All right I've got about a month and a half to put together my video for my admission to NYU and I have no idea what they're looking for or where to go with it. I'm hoping that someone that has applied and been accepted could give me some tips as to what I should work for. The best I could think of is splicing together a collection of some of my best shots with some dialogue strung throughout, but like I said I truly have no idea what to do and I don't know anyone personally that would be a good help. So yeah, please help!

-Jelstro
"So when ambition turns into competition, I'll never be the better man."


----------



## Hoeks (Sep 15, 2003)

Okay, ive seen a looot of crap that was send in, from students who were accepted:0 so do not worry toooo much.

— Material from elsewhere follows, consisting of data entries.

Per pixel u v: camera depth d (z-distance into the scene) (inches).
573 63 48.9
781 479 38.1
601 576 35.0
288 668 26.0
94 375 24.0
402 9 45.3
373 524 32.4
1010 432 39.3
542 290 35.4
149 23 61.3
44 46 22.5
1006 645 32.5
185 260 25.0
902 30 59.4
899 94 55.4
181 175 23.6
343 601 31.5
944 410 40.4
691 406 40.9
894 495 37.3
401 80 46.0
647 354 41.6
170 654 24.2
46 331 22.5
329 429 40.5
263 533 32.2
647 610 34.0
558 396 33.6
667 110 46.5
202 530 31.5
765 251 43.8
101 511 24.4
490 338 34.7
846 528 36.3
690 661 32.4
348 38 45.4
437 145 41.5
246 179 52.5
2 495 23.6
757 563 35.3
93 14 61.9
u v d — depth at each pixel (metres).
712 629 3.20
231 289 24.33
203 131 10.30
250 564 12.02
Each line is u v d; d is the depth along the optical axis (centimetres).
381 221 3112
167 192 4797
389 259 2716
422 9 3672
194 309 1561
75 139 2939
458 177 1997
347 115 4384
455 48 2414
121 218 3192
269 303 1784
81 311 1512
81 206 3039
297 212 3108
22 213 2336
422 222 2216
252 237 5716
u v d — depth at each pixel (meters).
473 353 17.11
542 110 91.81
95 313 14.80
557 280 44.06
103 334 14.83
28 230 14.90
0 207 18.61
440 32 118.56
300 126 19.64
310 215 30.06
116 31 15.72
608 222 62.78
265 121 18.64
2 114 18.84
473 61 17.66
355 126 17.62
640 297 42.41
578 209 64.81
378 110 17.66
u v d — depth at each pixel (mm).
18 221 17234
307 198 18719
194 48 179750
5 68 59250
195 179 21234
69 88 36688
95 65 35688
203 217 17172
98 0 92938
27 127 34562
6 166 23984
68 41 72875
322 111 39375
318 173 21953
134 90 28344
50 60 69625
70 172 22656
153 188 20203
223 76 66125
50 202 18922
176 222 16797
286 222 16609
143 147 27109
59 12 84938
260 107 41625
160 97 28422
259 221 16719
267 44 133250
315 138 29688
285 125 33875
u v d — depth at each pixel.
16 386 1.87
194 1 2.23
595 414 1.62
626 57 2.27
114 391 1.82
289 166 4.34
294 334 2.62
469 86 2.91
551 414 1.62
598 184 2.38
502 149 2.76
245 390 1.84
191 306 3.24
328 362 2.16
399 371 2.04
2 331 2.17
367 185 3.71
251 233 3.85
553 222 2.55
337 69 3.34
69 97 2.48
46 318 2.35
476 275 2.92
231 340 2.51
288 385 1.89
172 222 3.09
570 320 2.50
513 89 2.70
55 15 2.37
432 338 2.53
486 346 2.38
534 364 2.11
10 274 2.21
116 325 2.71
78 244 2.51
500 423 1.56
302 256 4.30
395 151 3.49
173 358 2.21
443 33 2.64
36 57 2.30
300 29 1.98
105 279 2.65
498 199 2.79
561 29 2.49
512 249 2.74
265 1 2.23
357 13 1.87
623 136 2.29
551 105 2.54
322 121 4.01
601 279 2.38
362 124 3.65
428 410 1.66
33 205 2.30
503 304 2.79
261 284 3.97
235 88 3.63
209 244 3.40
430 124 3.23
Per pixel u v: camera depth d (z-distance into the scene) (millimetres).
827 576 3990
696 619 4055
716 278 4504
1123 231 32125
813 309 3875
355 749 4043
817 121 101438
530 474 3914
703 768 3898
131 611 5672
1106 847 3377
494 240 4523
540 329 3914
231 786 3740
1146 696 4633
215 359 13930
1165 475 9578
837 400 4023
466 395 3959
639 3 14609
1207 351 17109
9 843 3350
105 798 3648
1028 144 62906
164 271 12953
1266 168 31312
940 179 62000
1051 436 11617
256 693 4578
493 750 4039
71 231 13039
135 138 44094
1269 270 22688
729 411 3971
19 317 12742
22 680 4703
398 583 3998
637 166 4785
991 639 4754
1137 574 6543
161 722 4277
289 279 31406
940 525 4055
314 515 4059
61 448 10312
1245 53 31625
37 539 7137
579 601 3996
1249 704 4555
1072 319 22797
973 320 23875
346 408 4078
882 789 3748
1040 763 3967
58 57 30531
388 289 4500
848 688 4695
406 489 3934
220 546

I would tell a story visually, that is what they are looking for in my opinion. Try to keep the dialogue low and tell your story through pictures. Make it short, with a good ending

do not worry too much about the quality (technical ) but focus on storytelling

check out Alan dentons film on this site (the one where his nuts explode all 10 seconds...) Great lil short, stupid but funny content. And easy to do technically.

I know that NYU loves personal stuff...emotional things


----------



## Alan Denton (Sep 17, 2003)

Wait wait my nuts explode?

Jelstro- I got in with Football in the Groin as my portfolio. I'll link you up to the movie, because watching it will only give you confidence in your portfolio. Seriously.

http://www.studentfilms.com/film/browse/director/list.do?castMemberId=914

Yeah it's somewhere in there.

--alan

------------------
http://www.alandenton.com
------------------


----------



## jdunn555 (Sep 18, 2003)

heres what I did:

Im applying to nyu early decision this fall, and I just finished putting together my application and portfolio(im sending it out this week).

I went to the New York Film Academy this summer and made a 9min 16mm film.  Its a straight forward love story, but its highly emotional.

I've heard that NYU is looking for one pieces of work that show that you can tell a story (developing a beginning, middle, and end) as supposed to several or parts of different videos.


----------



## Hoeks (Sep 18, 2003)

they say it doesnt matter what you send in....but I heard that they indeed like a whole story if its well told


----------